» **Task to complete**:
Examine the records and identify each line that includes the string "down". Copy those lines.

### Data provided ###

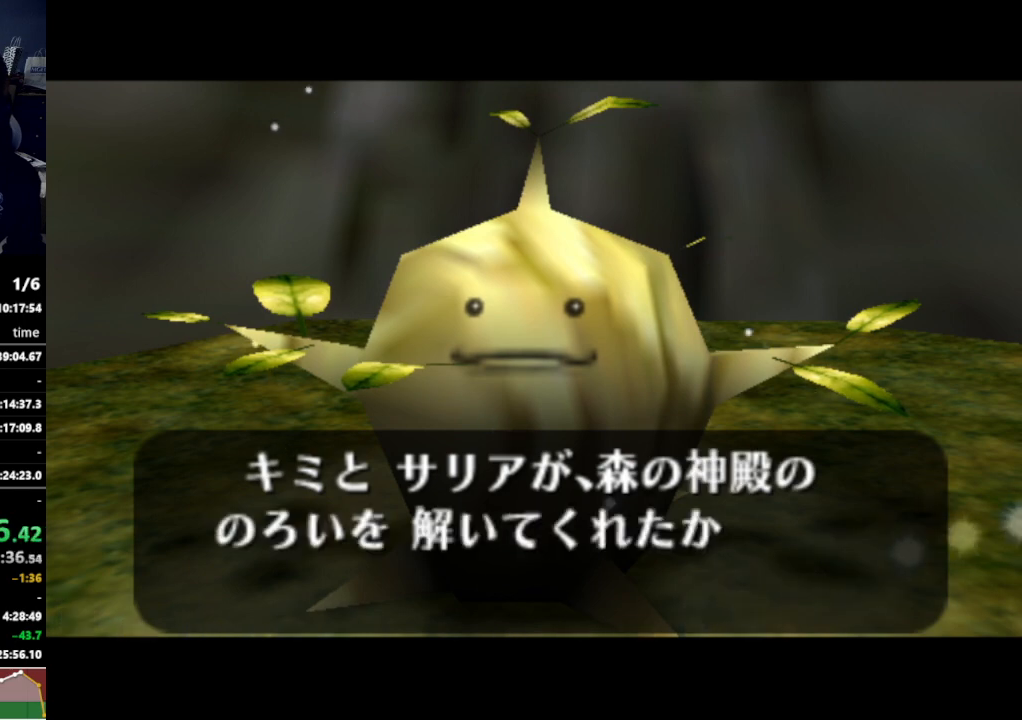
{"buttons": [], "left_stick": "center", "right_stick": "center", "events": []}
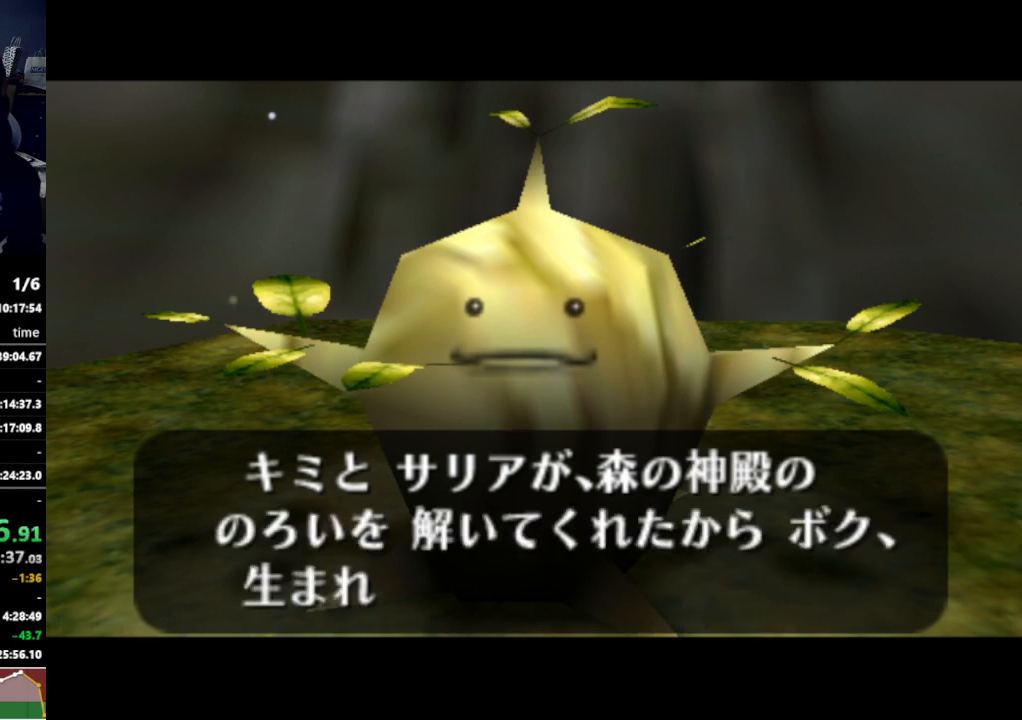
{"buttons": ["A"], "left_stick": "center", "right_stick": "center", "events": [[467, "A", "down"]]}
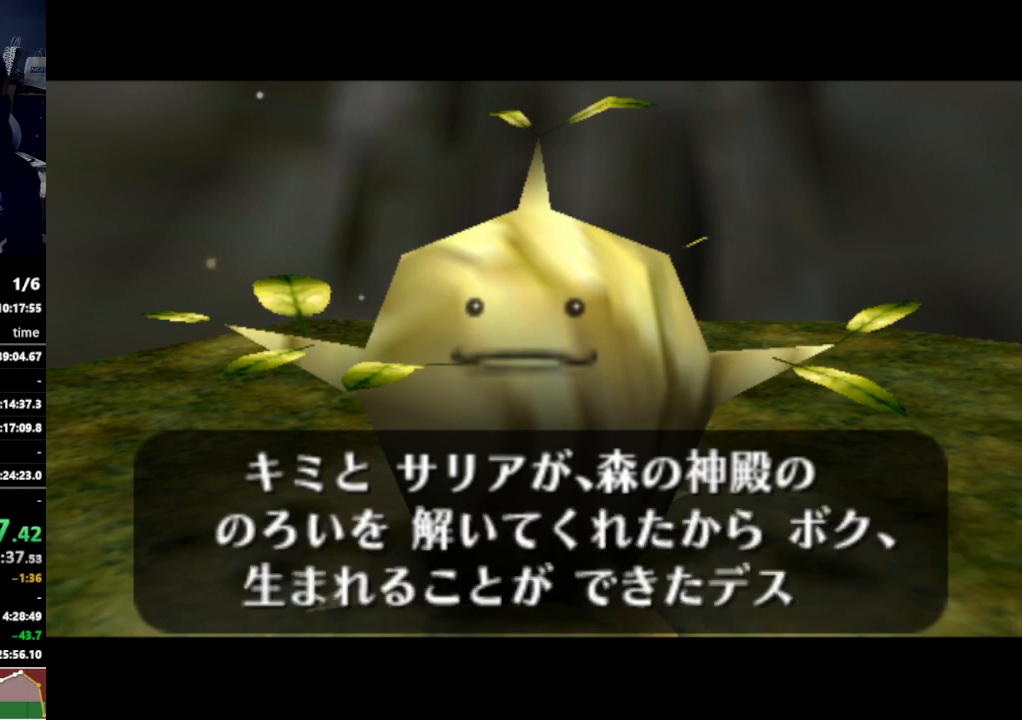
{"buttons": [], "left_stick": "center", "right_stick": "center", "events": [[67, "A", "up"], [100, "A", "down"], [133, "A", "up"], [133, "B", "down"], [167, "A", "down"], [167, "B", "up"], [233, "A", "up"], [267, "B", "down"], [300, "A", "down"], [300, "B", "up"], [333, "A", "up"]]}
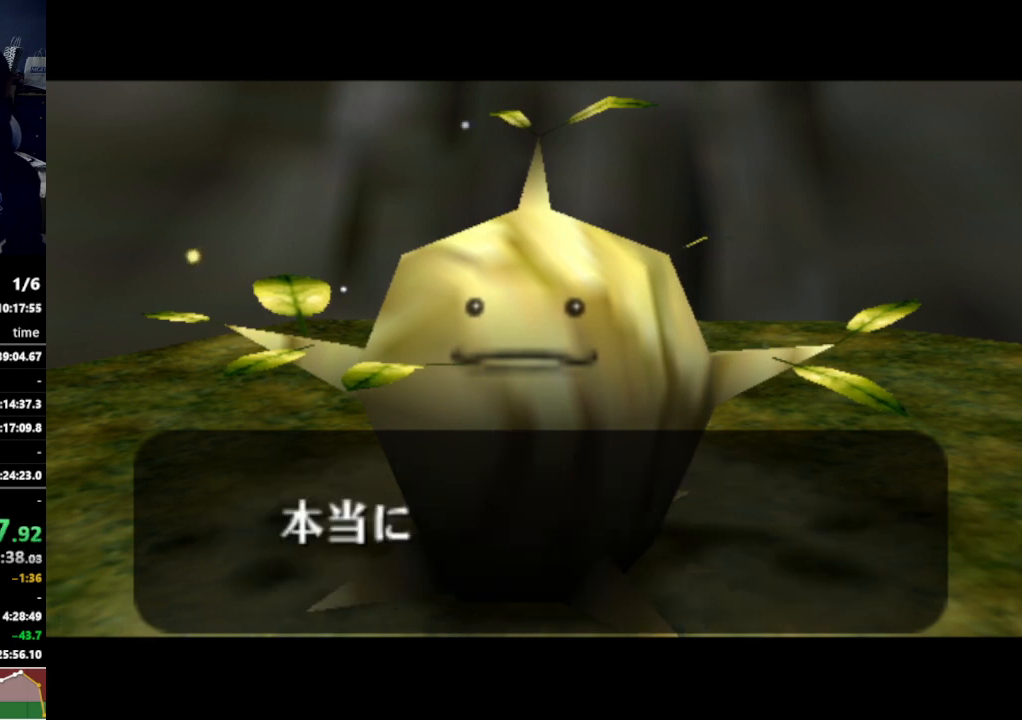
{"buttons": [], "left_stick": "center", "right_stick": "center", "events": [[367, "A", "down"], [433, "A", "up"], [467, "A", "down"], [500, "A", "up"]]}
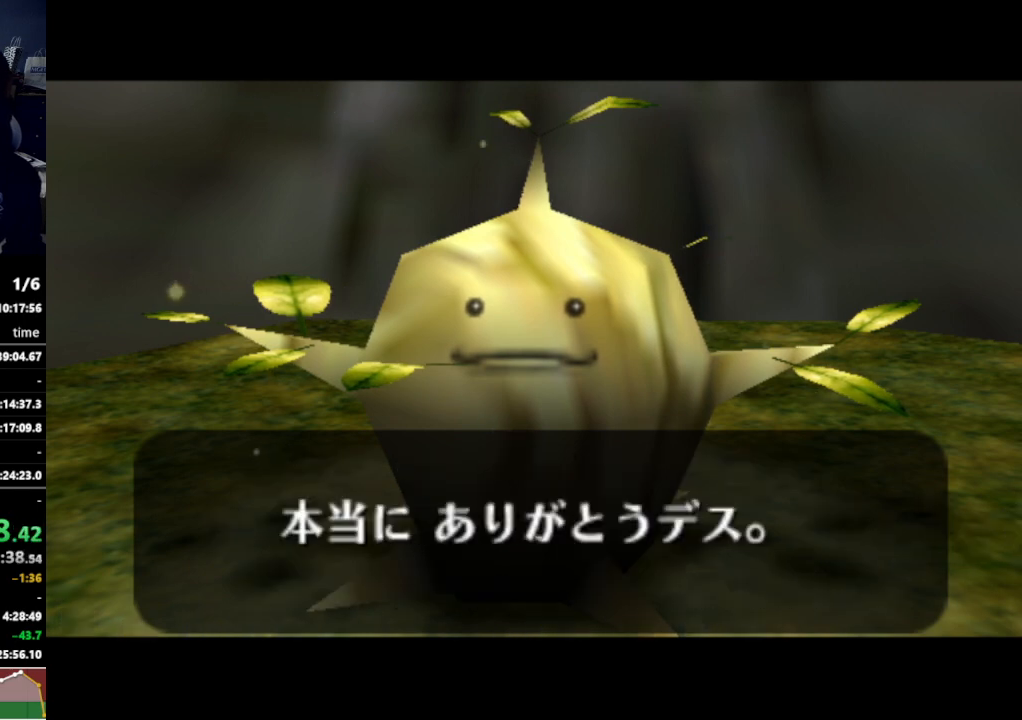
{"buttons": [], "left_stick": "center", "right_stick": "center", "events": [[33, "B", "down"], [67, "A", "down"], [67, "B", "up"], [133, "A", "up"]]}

###

» **Response to this exercise**:
{"buttons": ["A"], "left_stick": "center", "right_stick": "center", "events": [[467, "A", "down"]]}
{"buttons": [], "left_stick": "center", "right_stick": "center", "events": [[67, "A", "up"], [100, "A", "down"], [133, "A", "up"], [133, "B", "down"], [167, "A", "down"], [167, "B", "up"], [233, "A", "up"], [267, "B", "down"], [300, "A", "down"], [300, "B", "up"], [333, "A", "up"]]}
{"buttons": [], "left_stick": "center", "right_stick": "center", "events": [[367, "A", "down"], [433, "A", "up"], [467, "A", "down"], [500, "A", "up"]]}
{"buttons": [], "left_stick": "center", "right_stick": "center", "events": [[33, "B", "down"], [67, "A", "down"], [67, "B", "up"], [133, "A", "up"]]}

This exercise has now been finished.